■ Directions for this task
Copy out the text of every entry below word for word, leaving out the pictures.

(Information provided begins)

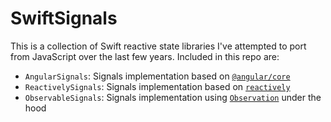 # SwiftSignals

This is a collection of Swift reactive state libraries I've attempted to port from JavaScript over the last few years. Included in this repo are:

* `AngularSignals`: Signals implementation based on [`@angular/core`](https://github.com/angular/angular/tree/main/packages/core/primitives/signals)
* `ReactivelySignals`: Signals implementation based on [`reactively`](https://github.com/modderme123/reactively)
* `ObservableSignals`: Signals implementation using [`Observation`](https://developer.apple.com/documentation/observation) under the hood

(Information provided ends)

■ Response for this exercise
 # SwiftSignals

This is a collection of Swift reactive state libraries I've attempted to port from JavaScript over the last few years. Included in this repo are:

* `AngularSignals`: Signals implementation based on [`@angular/core`](https://github.com/angular/angular/tree/main/packages/core/primitives/signals)
* `ReactivelySignals`: Signals implementation based on [`reactively`](https://github.com/modderme123/reactively)
* `ObservableSignals`: Signals implementation using [`Observation`](https://developer.apple.com/documentation/observation) under the hood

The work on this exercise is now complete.